4-19-16 - Commanded to Love

We don’t tend to think of love as something one must be commanded to do. In fact, a commandment to love seems an oxymoron – love by its nature is freely given. Yet we also know that when love is only a feeling and not a choice, it can fluctuate the way feelings do, resulting in chaos and heartbreak. So we put structures around love with vows and norms and tax laws. People pledge commitments to one another for the days they don’t feel so loving.

Jesus must have known it wouldn’t be any easier to be his church than it was to be married. The commandment he gives his disciples on his last night with them is directed to those who would carry forward his name in the world, the community of Christ-followers. And he is direct:

I give you a new commandment, that you love one another. Just as I have loved you, you also should love one another. By this everyone will know that you are my disciples, if you have love for one another.’

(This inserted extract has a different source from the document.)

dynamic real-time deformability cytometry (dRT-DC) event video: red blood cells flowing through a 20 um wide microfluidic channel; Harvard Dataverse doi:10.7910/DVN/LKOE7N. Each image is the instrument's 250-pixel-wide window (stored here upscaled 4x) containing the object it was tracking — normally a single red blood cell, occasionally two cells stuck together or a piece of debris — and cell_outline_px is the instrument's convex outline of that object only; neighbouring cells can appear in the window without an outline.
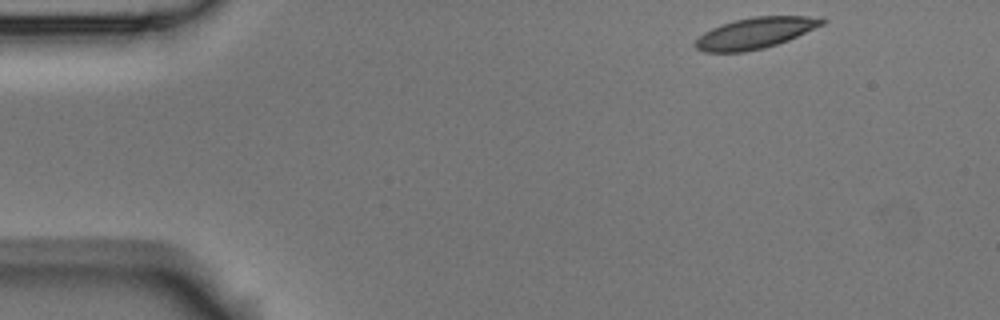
{"species": "Egyptian fruit bat (a non-hibernating species)", "species_latin": "Rousettus aegyptiacus", "temperature_condition": "room temperature", "stored_images_in_passage": 51, "camera_frame_rate_fps": 3000, "um_per_image_px": 0.085, "animal": {"sex": "male"}, "frame": {"image": 1, "passage_image": 1, "time_ms": 0.0, "image_size_px": [1000, 320], "cell_outline_px": [[828, 20], [824, 24], [788, 40], [764, 48], [744, 52], [704, 52], [696, 48], [692, 44], [704, 32], [720, 24], [736, 20], [756, 16], [808, 16]], "centroid_in_image_um": [64.16, 2.81], "position_along_channel_um": 20.8, "area_um2": 22.77}}
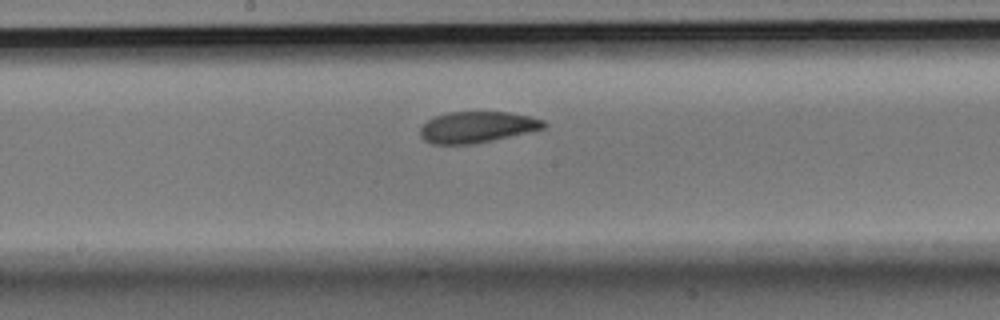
{"frame": {"image": 2, "passage_image": 24, "time_ms": 7.667, "image_size_px": [1000, 320], "cell_outline_px": [[548, 124], [544, 128], [528, 132], [476, 144], [432, 144], [424, 140], [420, 136], [420, 128], [428, 120], [436, 116], [448, 112], [508, 112], [528, 116], [544, 120]], "centroid_in_image_um": [40.54, 10.81], "position_along_channel_um": 207.7, "area_um2": 22.43}}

Love was to mark the Christian community. Not congregation size or feeding programs or missionaries supported or peace marches participated in. Love. For each other.

How we doing by that measure, 2000+ years later? Does it surprise us that many churches have more real estate than people? Poll after poll shows that many, especially the Millennials everyone wants in their churches, feel the Church is marked by judgmentalism, commercialism, hypocrisy, intolerance, greed and irrelevance. If Christians are not in the papers for offending someone, we’re boring people to death. The liberal/conservative fault lines are so deep, there are such discrepancies between how certain scriptures are interpreted, and even which scripture to focus on - we’ve lost the heart of Jesus in the scramble to represent him.

We have to figure this out, because I believe in God's dream for the Church. I believe it is the mystical Body of Christ, his hands and feet and voice and conscience given for the life of this world. I believe there is still power in this ancient idea, this sacred community across time and space. I believe this is the way God has chosen to make his love abundantly real to the world, the vessel through which God’s transforming love can work the most powerfully.

But the only message the world will truly understand is love. How do we live into Jesus’ command to love our fellow Christ-followers, even when they seem to flout his commands? We can only get there by allowing God to love us, to fill us with his love. We can only get there by acknowledging the ways we judge and belittle others. We need to invite God to show us what she treasures about our brothers and sisters who offend us, to see the wounds that might cause behavior or words we consider harmful.

Today, think of a Christian you have trouble with. Hold him or her in your mind’s eye. And then pray for her or him to be blitzed with God’s blessing. Rinse and repeat tomorrow.

Friends. Jesus said his disciples were no longer servants, but friends, chosen in love, appointed to bear fruit, enduring, life-changing fruit. If we want to do that, be that, we need to learn how to love one another.